Baseball season has resumed, and with that comes much speculation throughout the 162-game season. The Yankees, Red Sox, Phillies and Cardinals have established themselves as the top dogs in the majors, but there are always surprises.

Here is a look at four teams who missed the playoffs in 2009, but could still be in the running when October rolls around:

Tampa Bay Rays -- The Rays have emerged as a trendy sleeper pick, but also have the daunting task of competing in the AL East. Knocking out the Yankees or the Red Sox will be difficult, but if anybody can do it, it's the Rays. Evan Longoria provides not only an All-Star bat to the lineup but also won a Gold Glove at third base in 2009. Speedster Carl Crawford leads the way for this young, electric offense.

Overachieving 2009 All-Stars Jason Bartlett and Ben Zobrist are showing no signs of letting up with B.J. Upton supplying above-average defense in centerfield. Former No. 1 overall pick David Price is the highlight of a young but experienced Rays pitching staff, which featured sub 4.00 ERAs in 2009 from Matt Garza and Jeff Niemann. The signing of free agent closer Rafael Soriano should provide some stability at the backend of the bullpen.

Seattle Mariners -- General Manager Jack Zduriencik has revamped this roster, focusing on pitching and defense. The acquisitions of lefty Cliff Lee and infielder Chone Figgins were huge for the team, but trading for outfielder Milton Bradley will likely put some strain on clubhouse morale. Centerfielder Franklin Gutierrez has evolved into an elite defensive outfielder and teams up with Ichiro Suzuki to track down just about everything that goes airborne.

Lee's quick recovery from hip issues is paramount for their success in the wide-open AL West, as he and "King" Felix Hernandez make one of the top 1-2 punches in the league. Their two biggest challenges will be putting runs on the board and getting solid outings from the third through fifth pitchers in the rotation.

San Francisco Giants -- The Giants have a stud with righty Tim Lincecum, who has won back-to-back Cy Young awards. No. 2 starter Matt Cain would be a No. 1 starter on most teams. The Giants, like the Mariners, will win with pitching.
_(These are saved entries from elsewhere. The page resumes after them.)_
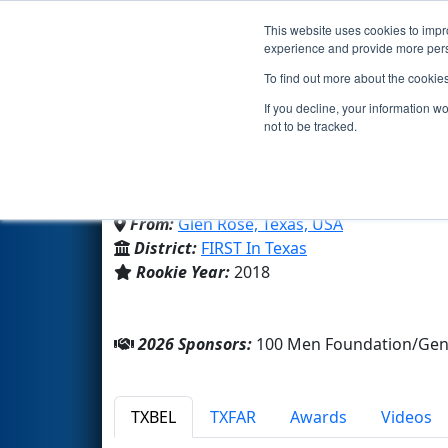
This website uses cookies to impro
Events
2026 S
experience and provide more perso
To find out more about the cookie
Team 7125 - Tigerbotics
If you decline, your information w
not to be tracked.
Glen Rose High School
From:
Glen Rose, Texas, USA
District:
FIRST In Texas
Rookie Year:
2018
2026 Sponsors:
100 Men Foundation/Gen
TXBEL
TXFAR
Awards
Videos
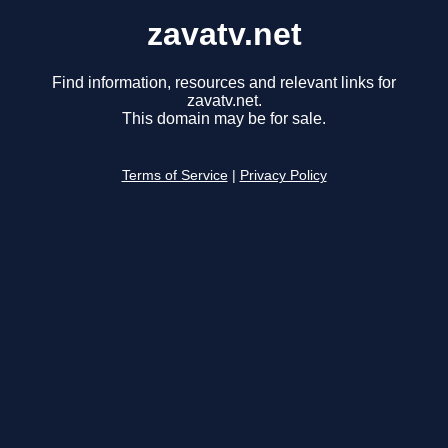
zavatv.net
Find information, resources and relevant links for
zavatv.net.
This domain may be for sale.
Terms of Service
|
Privacy Policy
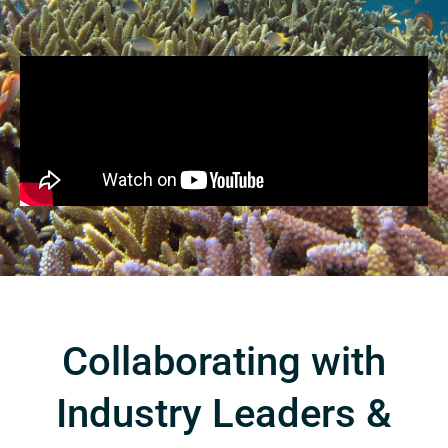
Collaborating with
Industry Leaders &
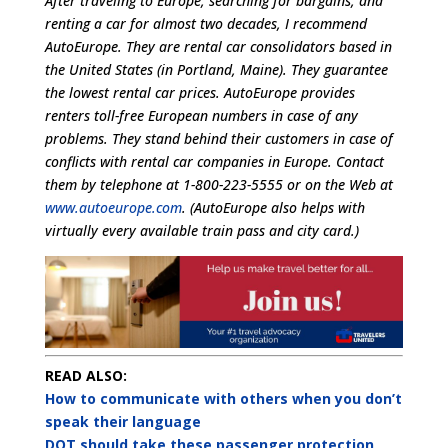
After traveling to Europe, searching for bargains, and
renting a car for almost two decades, I recommend
AutoEurope. They are rental car consolidators based in
the United States (in Portland, Maine). They guarantee
the lowest rental car prices. AutoEurope provides
renters toll-free European numbers in case of any
problems. They stand behind their customers in case of
conflicts with rental car companies in Europe. Contact
them by telephone at 1-800-223-5555 or on the Web at
www.autoeurope.com
. (AutoEurope also helps with
virtually every available train pass and city card.)
READ ALSO:
How to communicate with others when you don’t
speak their language
DOT should take these passenger protection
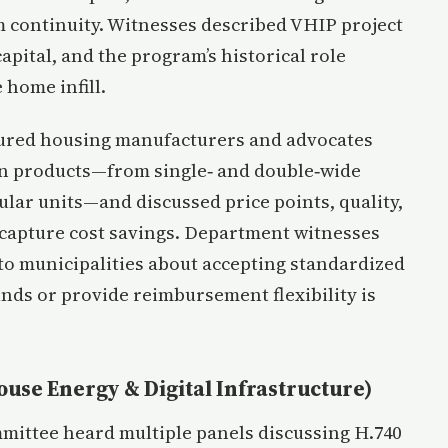
 continuity. Witnesses described VHIP project
capital, and the program’s historical role
 home infill.
ured housing manufacturers and advocates
ion products—from single‑ and double‑wide
ar units—and discussed price points, quality,
o capture cost savings. Department witnesses
to municipalities about accepting standardized
nds or provide reimbursement flexibility is
ouse Energy & Digital Infrastructure)
mittee heard multiple panels discussing H.740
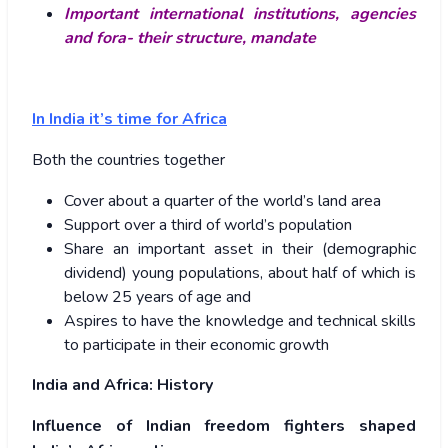
Important international institutions, agencies
and fora- their structure, mandate
In India it’s time for Africa
Both the countries together
Cover about a quarter of the world’s land area
Support over a third of world’s population
Share an important asset in their (demographic
dividend) young populations, about half of which is
below 25 years of age and
Aspires to have the knowledge and technical skills
to participate in their economic growth
India and Africa: History
Influence of Indian freedom fighters shaped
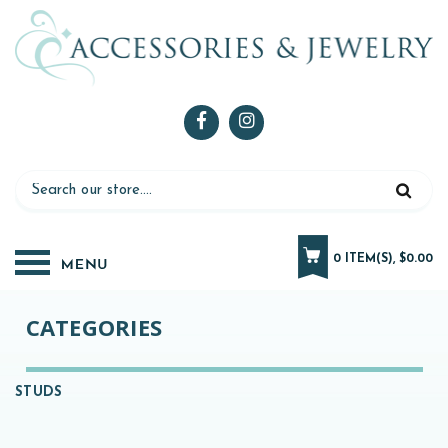
0 ITEM(S), $0.00
CATEGORIES
STUDS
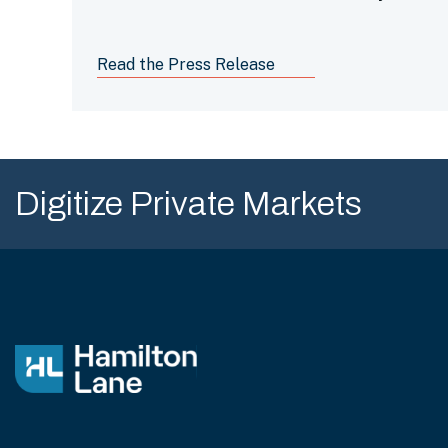
Management” by Pensions & Investments
for the 10th year in a row.
Read the Press Release
Digitize Private Markets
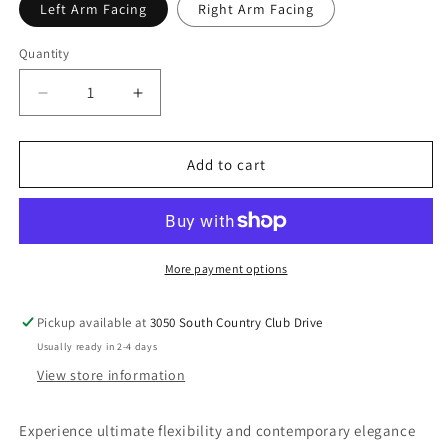
Left Arm Facing
Right Arm Facing
Quantity
Decrease
Increase
quantity
quantity
for
for
Rylie
Rylie
Add to cart
-
-
Modular
Modular
Chair
Chair
With
With
Pillows
Pillows
More payment options
Pickup available at
3050 South Country Club Drive
Usually ready in 2-4 days
View store information
Experience ultimate flexibility and contemporary elegance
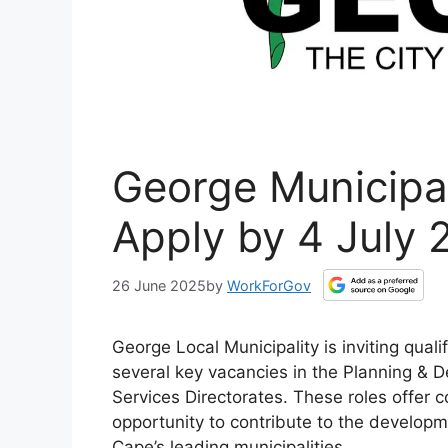
George Municipal
Apply by 4 July 
26 June 2025
by
WorkForGov
George Local Municipality is inviting qual
several key vacancies in the Planning & 
Services Directorates. These roles offer c
opportunity to contribute to the developm
Cape’s leading municipalities.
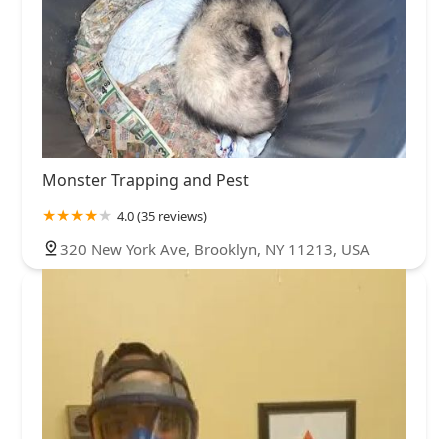
Monster Trapping and Pest
4.0 (35 reviews)
320 New York Ave, Brooklyn, NY 11213, USA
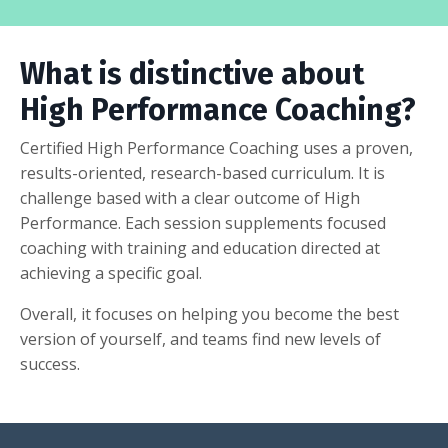
What is distinctive about
High Performance Coaching?
Certified High Performance Coaching uses a proven,
results-oriented, research-based curriculum. It is
challenge based with a clear outcome of High
Performance. Each session supplements focused
coaching with training and education directed at
achieving a specific goal.
Overall, it focuses on helping you become the best
version of yourself, and teams find new levels of
success.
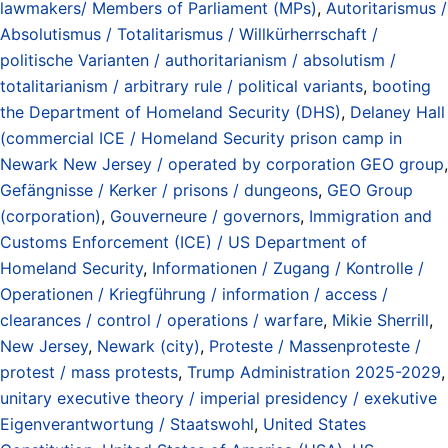
lawmakers/ Members of Parliament (MPs)
,
Autoritarismus /
Absolutismus / Totalitarismus / Willkürherrschaft /
politische Varianten / authoritarianism / absolutism /
totalitarianism / arbitrary rule / political variants
,
booting
the Department of Homeland Security (DHS)
,
Delaney Hall
(commercial ICE / Homeland Security prison camp in
Newark New Jersey / operated by corporation GEO group
,
Gefängnisse / Kerker / prisons / dungeons
,
GEO Group
(corporation)
,
Gouverneure / governors
,
Immigration and
Customs Enforcement (ICE) / US Department of
Homeland Security
,
Informationen / Zugang / Kontrolle /
Operationen / Kriegführung / information / access /
clearances / control / operations / warfare
,
Mikie Sherrill
,
New Jersey
,
Newark (city)
,
Proteste / Massenproteste /
protest / mass protests
,
Trump Administration 2025-2029
,
unitary executive theory / imperial presidency / exekutive
Eigenverantwortung / Staatswohl
,
United States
The only problem is that they do not have the exceptional defensive talent that the Mariners have. Pablo Sandoval is one of the most underrated hitters in the MLB and will continue to improve again this year. Bengie Molina was brought back to help out an underwhelming offense and will team with newcomers Aubrey Huff and Mark DeRosa to drive in runs. If Barry Zito can perform consistently and Brian Wilson continues to perform in the closer's role, the Giants will be able to make noise in the NL West.

Milwaukee Brewers -- The Brewers have one of the youngest and most potent lineups around. Leftfielder Ryan Braun and first basemen Prince Fielder team up to provide one of the best 3-4 combos. With the emergence of shortstop Alcides Escobar, the Brewers were able to ship J.J. Hardy to the Minnesota Twins for centerfielder Carlos Gomez, who might thrive in a new environment.

Yovani Gallardo heads a revamped rotation, which brought in lefties Randy Wolf and Doug Davis in the offseason to try to stabilize one of the worst staffs in 2009. Trevor Hoffman and free agent signing LaTroy Hawkins will be the anchors at the backend of the bullpen.

The Brewers also need to have bounce-back years from second basemen Rickie Weeks and 2008 All-Star right fielder Corey Hart, whose seasons were derailed by injuries. The biggest question mark for the Brewers will be their ability to get solid outings from their pitchers, who will face big bats in the potent NL Central.